By Darren McCammon
Arlington Asset Investments (AI) was the largest position in the Fifty Plus portfolio throughout 2013.The company is misunderstood, underfollowed and underpriced. People don’t understand the differences between it and your typical mortgage REIT.
First Arlington is a C corporation, so in taxable accounts its yield is taxed at the lower qualified tax rates, not higher mREIT marginal rates. Arlington chose to do this because it has a lot of tax loss carry-forwards from the financial crisis. Thus for someone in the 33% tax bracket, the 13.4% forward yield for AI is comparable to an mREIT paying 16%.
Second, Arlington is a C corporation so the yield doesn’t have to represent 90%+ of taxable income like other mREITs. The company's payout ratio is lower and thus its dividend better protected. This also allows it greater flexibility to reinvest profits. Third, AI’s agency MBS is partially hedged so increases in interest rates didn’t hurt it too much.
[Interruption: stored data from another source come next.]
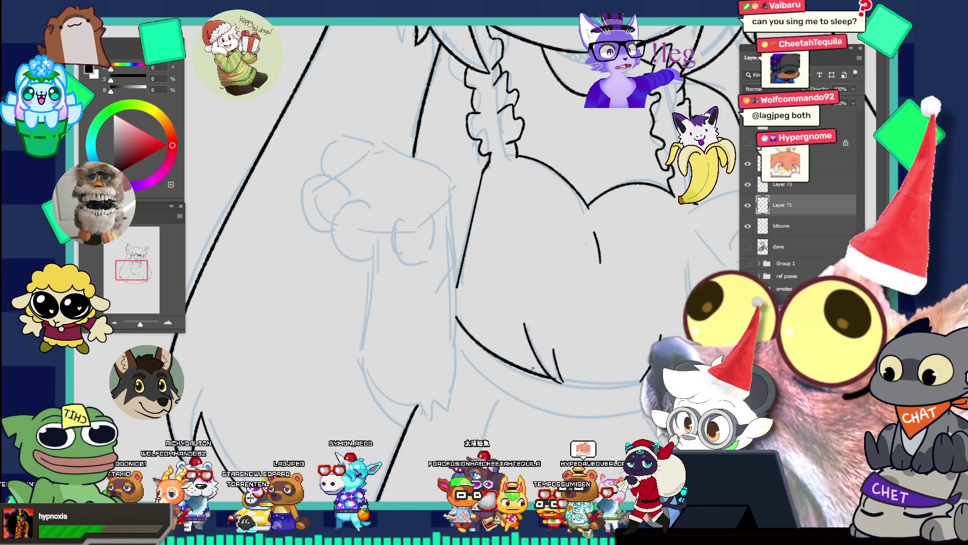
key(ctrl+z)
drag(456, 317, 547, 382)
key(ctrl+z)
drag(459, 318, 546, 383)
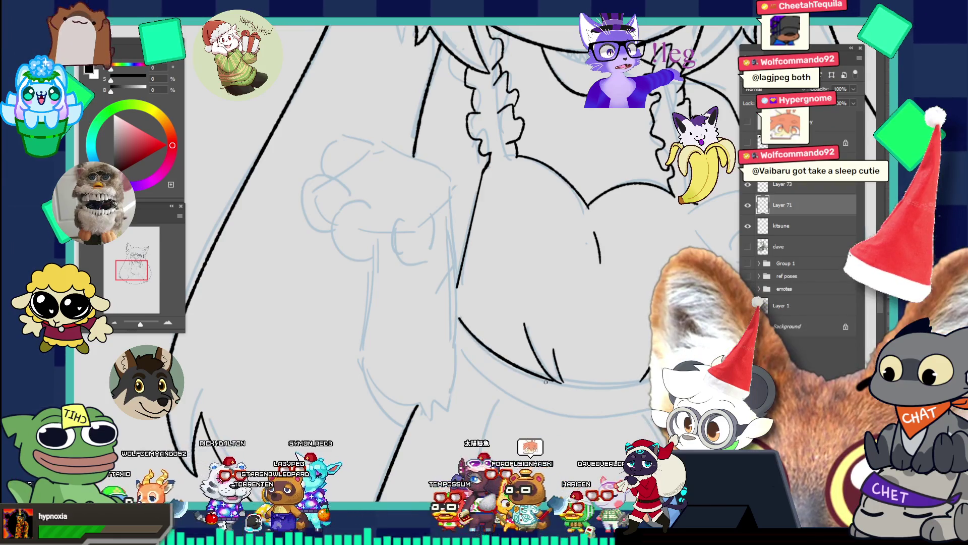
- Shrink the brush and add short strokes beneath the chest curve
drag(579, 325, 524, 276)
Fourth, AI's legacy non-agency assets are adjustable with short durations so increases in rates didn’t hurt them much either. Fifth those non-agency assets were held at a discount to par (currently held at 70% of par value).
As home prices improved, so too did the value of their discounted non-agency assets. Sixth, investors are starting to realize that the latest version of the Home Affordable Refinance Program (HARP) should be a net positive for Arlington. As people in their legacy MBS refinance, the 70¢ on the dollar should be counted as $1, in my opinion.
AGNC and ARR are better known real estate investment trusts which hold primarily agency mortgage backed securities guaranteed by Fannie Mae, Freddie Mac and other agencies. When the Chairman of the Federal Reserve, Ben Bernanke, first mentioned the Fed may start tapering its MBS and Treasury bond purchases in May, interest rates moved upward, causing the value of MBS to decline. Over the next few months these two companies dropped over 30% in value.
The Fifty Plus portfolio did not hold AGNC or ARR during this time. Where I went wrong is in buying them after their primary fall (AGNC in August and ARR in October) reasoning they were cheap and were in the process of stabilization As a matter of fact I wrote an article to that effect at the time.
Going forward, I continue to find the mREIT sector attractive and would probably have held the existing positions in AGNC and ARR despite losses. However, I decided to sell in December in order to harvest tax losses for the portfolio.
DISCLAIMER: The investments discussed are held in client accounts as of December 31, 2013. These investments may or may not be currently held in client accounts. The reader should not assume that any investments identified were or will be profitable or that any investment recommendations or investment decisions we make in the future will be profitable. Past performance is no guarantee of future results.